There is no fear in love, but perfect love casts out fear. For fear has to do with punishment, and whoever fears has not been perfected in love. We love because he first loved us.1 John 4:18-19 ESV
One of the reasons why so many professing Christians struggle with fear is because their lives are not devoted in love to the salvation of the lost and to the glory of God. They lack confidence in God’s protection and sovereignty because their devotion is focused on providing earthly security and comfort for themselves and their families. Loving those in our lives with a perfect love does not just include those earthly comforts. It is so much more. Loving others with a perfect love has an eternal focus.

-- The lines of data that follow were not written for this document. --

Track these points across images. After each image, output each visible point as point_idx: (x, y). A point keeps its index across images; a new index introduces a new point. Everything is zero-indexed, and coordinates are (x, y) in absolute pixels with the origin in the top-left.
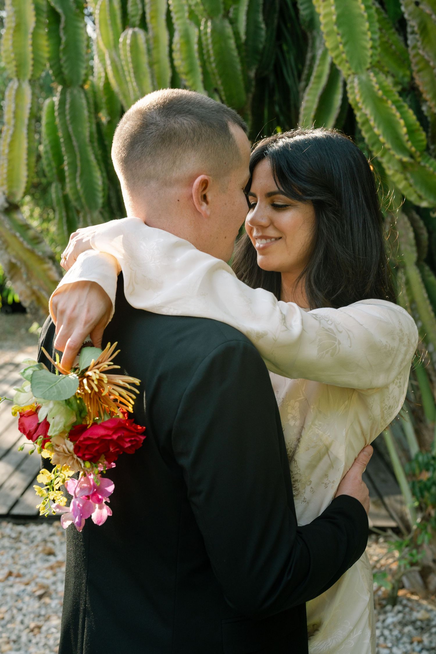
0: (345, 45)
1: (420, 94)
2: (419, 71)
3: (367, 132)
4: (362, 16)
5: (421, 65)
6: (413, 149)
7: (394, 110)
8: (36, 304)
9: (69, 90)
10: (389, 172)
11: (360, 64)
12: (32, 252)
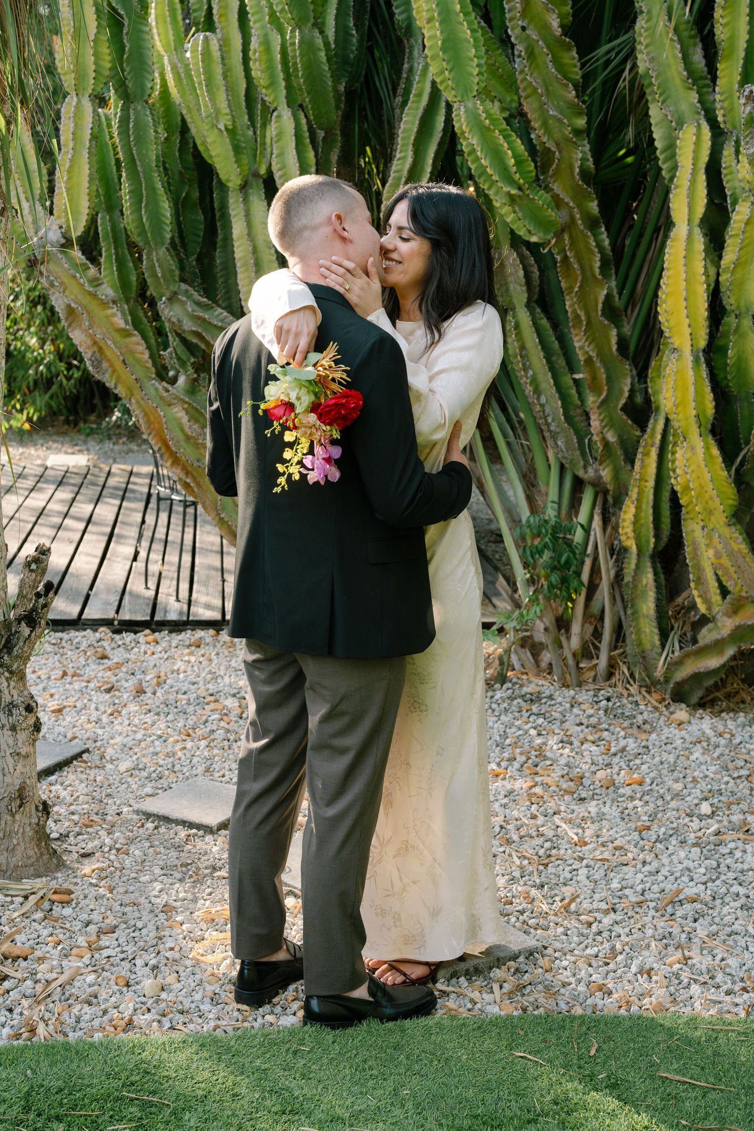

When we try to say that we are indwelled by the Spirit of Christ, and yet we do not devote our lives to the eternal good of other people, there is a deep contradiction within us. When we pick and choose who we want to love based on some set of earthly value of comfort, or how and when we want to show our love based on some standard we have chosen, a conflict is created within our souls because we were created to love. A spirit lives within us that desires to love all people. We were created to live at peace with everyone—not just the ones we’re comfortable with, who agree with our views or live by our standards. And when we rally against how we were created by deciding who and how we should love, a struggle is created within our souls. When our focus is on earthly treasures, be it in relationships or material possessions, and not on serving and loving others well, a conflict is created deep within us. This inconsistency within us chips away at our confidence and leaves us feeling weak and inauthentic. This is where fear begins. Living outside the parameters for which God created us will dissolve our confidence and increase our anxiety because we have taken the reigns from our Creator.

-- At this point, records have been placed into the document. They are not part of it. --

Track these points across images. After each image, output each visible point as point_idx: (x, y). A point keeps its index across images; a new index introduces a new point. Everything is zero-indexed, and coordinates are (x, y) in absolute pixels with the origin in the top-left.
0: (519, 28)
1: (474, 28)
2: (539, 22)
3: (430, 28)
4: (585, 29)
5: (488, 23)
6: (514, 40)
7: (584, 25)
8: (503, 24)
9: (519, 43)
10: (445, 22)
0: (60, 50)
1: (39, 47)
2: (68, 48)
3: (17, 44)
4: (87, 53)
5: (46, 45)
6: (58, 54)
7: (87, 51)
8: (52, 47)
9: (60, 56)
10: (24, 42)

John wants us to understand in this passage that fear and love are inextricably linked—at least in our own power. When your life is poured out in service of others, when your focus is on the eternal good of people, when you actively work to love as He loved us, you have a deep peace of mind and a glorious hope that is beyond our own comprehension and capability to conjure. But when you choose to love as you feel is appropriate or necessary, when you set boundaries around who and how you will love those in your life, that peace dissipates, and into the gap steps fear.
Fears are a focus on self. They are fixated on what will or won’t happen to you, what you can and cannot do to fix the looming problem. Even when your fears are about another person, your child or your spouse, they are still focused on your response to the problem. When your heart is seized in fear, you lose the ability to focus on others. You lose the ability to see others with an eternal perspective, you lose your focus on the greater good, you forget your purpose here on earth. The longer you hold on to the fear, the more it blinds you. You simply cannot love others well if your heart is controlled by fear—that’s why the greatest remedy for our anxiety is to love and serve others. When your life is devoted to the service of others, our focus on ourselves is minimized and our fears diminish.
Your fears are indicative of where you have taken control away from God, and they will impact your ability to love your spouse well. Refresh your heart with the perfect love that casts out fears by opening Scripture today and listening. Focus on serving your spouse well today, and you will begin to see those fears diminish.